Task prompt
Please extract each line in the items below that contains the string "podem", copying the whole line. Matching is case-sensitive.

[Data items]
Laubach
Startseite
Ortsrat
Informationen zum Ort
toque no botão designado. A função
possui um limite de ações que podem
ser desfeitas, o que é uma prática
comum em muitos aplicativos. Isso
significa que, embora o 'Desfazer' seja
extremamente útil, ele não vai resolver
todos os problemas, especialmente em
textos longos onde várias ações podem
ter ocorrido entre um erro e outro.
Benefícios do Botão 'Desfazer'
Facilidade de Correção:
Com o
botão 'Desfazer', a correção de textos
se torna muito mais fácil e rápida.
==
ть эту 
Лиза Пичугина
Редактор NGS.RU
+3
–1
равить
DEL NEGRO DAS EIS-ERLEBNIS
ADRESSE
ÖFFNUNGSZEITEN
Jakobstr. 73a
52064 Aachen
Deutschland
==
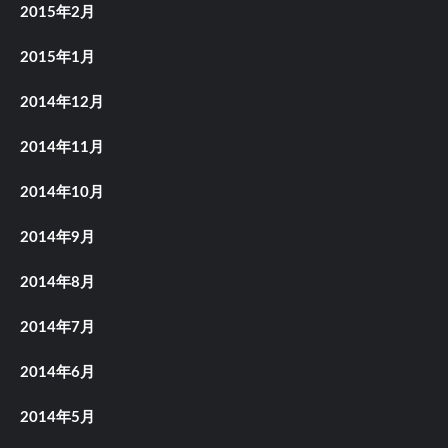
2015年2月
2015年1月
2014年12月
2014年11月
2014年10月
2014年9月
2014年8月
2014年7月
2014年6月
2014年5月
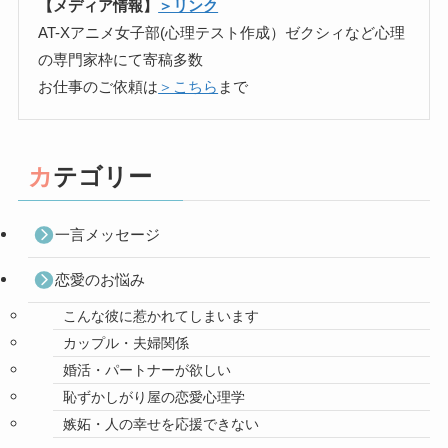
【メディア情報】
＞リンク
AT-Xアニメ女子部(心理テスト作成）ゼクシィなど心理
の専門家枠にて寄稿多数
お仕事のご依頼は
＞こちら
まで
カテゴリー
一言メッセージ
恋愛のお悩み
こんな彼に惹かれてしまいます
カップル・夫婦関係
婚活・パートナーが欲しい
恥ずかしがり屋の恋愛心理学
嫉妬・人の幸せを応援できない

Worked solution
possui um limite de ações que podem
textos longos onde várias ações podem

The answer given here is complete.